Aslında dizinin kıvrımlarından çıkartılması ve ciddi bir şekilde üstünde durulması gereken dersler var. Anlatılan tek düze bir aşk hikayesi ya da bir ailenin basit bir öyküsü değil. Arka plana hakim olan, defalarca üzerinden geçilen bir tema var. Dizi öteki üzerinden hayat buluyor. Yaşananların onun hayatına nasıl yön verdiğini, kendi geleceğini bir türlü arzu ettiği şekilde ele alamamasının nedenlerini, zoraki bir kimlik bunalımına itildiğini anlatıyor sahne aralarında. Bazen çarpıcı bir şekilde net, bazen de okumasını bilene, üstü kapalı…
İstanbul Kulüp yörüngesi içine giren her kişi kendini tanıma anlamında sorunlu. Devletin yüksek emellerini temsil eden bir karakteri canlandıran Kürşat’tan, ne tarafa gideceğine bir tür karar veremeyen Raşel’e veya Orhan’a, Çelebi’ye, Bünyamin’e kadar bu böyle.
Zengin olmak başarılı olmak için yeterli değildir. Bunun için, nüfuz sahibi yerlerde tanıdıklarınızın olması, onlarla bir alış-veriş ilişkisi içine girmeniz gerekir. Kürşat böyle bir karakter. Geçmişini saklayıp saklamamak arasında gidip gelen Orhan’ın yaşamına el koyacak kadar güçlü veya Orhan, kendisini Kürşad’ın kollarına bırakacak kadar zayıf…

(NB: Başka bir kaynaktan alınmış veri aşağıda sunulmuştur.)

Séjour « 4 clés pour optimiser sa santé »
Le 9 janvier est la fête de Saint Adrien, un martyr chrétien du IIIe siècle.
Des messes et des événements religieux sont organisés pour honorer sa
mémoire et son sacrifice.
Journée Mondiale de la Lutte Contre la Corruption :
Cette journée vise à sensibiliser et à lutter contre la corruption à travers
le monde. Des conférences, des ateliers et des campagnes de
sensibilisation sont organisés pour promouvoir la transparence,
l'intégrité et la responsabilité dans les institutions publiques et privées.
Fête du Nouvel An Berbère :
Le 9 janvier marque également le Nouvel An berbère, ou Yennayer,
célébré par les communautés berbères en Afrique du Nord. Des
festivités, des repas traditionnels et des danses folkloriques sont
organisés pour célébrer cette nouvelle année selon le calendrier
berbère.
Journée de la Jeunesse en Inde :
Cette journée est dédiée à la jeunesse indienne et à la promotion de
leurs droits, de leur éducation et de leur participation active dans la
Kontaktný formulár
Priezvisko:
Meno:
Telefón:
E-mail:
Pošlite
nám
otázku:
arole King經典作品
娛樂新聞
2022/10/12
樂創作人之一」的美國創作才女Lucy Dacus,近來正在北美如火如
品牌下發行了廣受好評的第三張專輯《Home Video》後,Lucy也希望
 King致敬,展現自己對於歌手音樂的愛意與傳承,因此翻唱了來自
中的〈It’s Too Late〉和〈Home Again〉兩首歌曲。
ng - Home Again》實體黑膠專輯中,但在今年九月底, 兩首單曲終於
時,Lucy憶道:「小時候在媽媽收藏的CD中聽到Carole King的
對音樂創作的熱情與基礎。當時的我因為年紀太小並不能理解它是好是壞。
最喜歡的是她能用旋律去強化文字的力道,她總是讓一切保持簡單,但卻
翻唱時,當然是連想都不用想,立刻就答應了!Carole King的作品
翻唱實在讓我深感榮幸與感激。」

Bağnaz, hesabi bir milliyetçilik sosu ile zenginleştirilmiş Kürşat devletin şefkatli olması beklenen yüzünü soğutuyor başarılı bir şekilde. Kürşatların hala aramızda dolaşmadığını kim söyleyebilir? “Senin olan her şey benimdir veya benim olmalıdır”, eş deyişle, “Sen benimsin ve geleceğine ben karar veririm” demek, öteki olana hayat hakkı tanımamaktan, onu köleleştirmekten başka bir şey değil. Köşeye sıkıştırılmış olmanın tarif edilmez çaresizliği çok başarılı bir şekilde aksettirilmiş, Orhan ile Kürşat arasındaki o sahnede…
Orhan’ın Niko ile giriştiği sınavda Kürşat’ın zorlamalarının olduğu açıkken, Raşel’in İsmet ile gitmekten vazgeçip kısa süre önce kavuştuğu annesine dönmesi neyi ifade eder? Ciğerleri yakan, gönülleri parçalayan pogromun dişlilerinin yendiği bir aşk hikayesi olarak mı görmek gerekir Raşel’in kararını? Yoksa anne ya da aile sıcaklığının maceralı bir yolculuğa tercih edilmesi midir sadece?

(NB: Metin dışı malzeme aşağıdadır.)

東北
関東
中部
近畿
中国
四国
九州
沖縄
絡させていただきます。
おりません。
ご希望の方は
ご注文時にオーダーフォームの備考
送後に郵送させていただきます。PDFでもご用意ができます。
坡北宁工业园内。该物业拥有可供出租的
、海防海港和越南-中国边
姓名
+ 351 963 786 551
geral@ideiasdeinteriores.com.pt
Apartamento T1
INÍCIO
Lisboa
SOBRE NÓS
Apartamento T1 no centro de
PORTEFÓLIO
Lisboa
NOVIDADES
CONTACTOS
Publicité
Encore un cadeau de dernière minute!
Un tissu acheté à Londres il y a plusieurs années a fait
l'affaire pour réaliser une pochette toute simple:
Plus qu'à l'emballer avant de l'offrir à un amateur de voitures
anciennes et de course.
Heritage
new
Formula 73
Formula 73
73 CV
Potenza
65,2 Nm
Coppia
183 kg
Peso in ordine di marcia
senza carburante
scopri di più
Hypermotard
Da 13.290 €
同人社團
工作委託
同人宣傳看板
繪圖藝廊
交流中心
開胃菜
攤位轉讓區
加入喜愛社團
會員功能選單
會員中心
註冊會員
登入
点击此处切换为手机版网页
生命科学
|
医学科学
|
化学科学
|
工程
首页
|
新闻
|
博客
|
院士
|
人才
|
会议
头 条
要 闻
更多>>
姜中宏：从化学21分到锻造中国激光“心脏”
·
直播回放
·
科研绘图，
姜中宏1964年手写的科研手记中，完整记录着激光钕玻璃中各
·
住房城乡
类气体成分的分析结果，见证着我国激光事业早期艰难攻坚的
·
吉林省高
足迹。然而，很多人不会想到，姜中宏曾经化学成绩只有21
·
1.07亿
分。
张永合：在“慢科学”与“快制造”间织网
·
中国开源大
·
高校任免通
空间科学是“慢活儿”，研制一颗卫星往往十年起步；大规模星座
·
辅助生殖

Selim’inki de çok zor bir yolculuktur, şüphesiz. Gerçek hayattan biraz kopuk, romantik, bir o kadar naif bir karakter Selim… Uzun zaman önce farkına vardığı ancak İstanbul Kulüp’te açık edecek cesareti bulduğu gey kimliğini taşımanın kendisine yüklediği zorlukları aşmaya çalışan sanatçı bir kişilik… Yaratıcılığı ile kendisine biçilmeye çalışılan çerçeve arasında sıkışan ancak bunu ret eden, bunla mücadele eden iyi biri. Tıpkı asil duruşu ile farklılık yaratan, benzer mücadelesi ile taktir toplayan Matilda gibi.
Çizilmiş tüm karakterler insandaki zayıf noktaları ve yaşam içinde savrulurken durmayı arzu ettiği yeri hak etmek için verdiği savaşı çok başarılı bir şekilde anlatıyor. Olaylar da yalın bir şekilde aktarılıyor. Elbette ki keyifli birkaç saat geçirmek için tasarlanan böylesi anlatıların tarihi aksettiren bir belgesel olarak algılanmaması gerekir. Dolayısı ile, diziye bu anlamda getirilen eleştirilerin yerinde olmadığını düşünenlerdenim. Elbette ki konu daha uzatılabilir, o günlerin İstanbul’unda yaşanan kimlik savaşları daha derinlemesine verilebilirdi. Ancak bunun sonu yok…
Varlık Vergisini, pogromu öğrenmenin adresi değildir Kulüp… Ancak bir ışık yaktığı doğrudur. O ışığı kaynağına dek takip etmek, ondan feyiz almak ise izleyicinin sorumluluğudur. Bu sorumluluk kişinin kendisi ile de sınırlı değildir. Yarını borçlandığımız nesillere toplumun temelinde duran gerçeklerin anlatılması, elden ele aktaracağımız mirasın asaletini oluşturur. Geçmişle yüzleşmeden gelecek nasıl inşa edilebilir?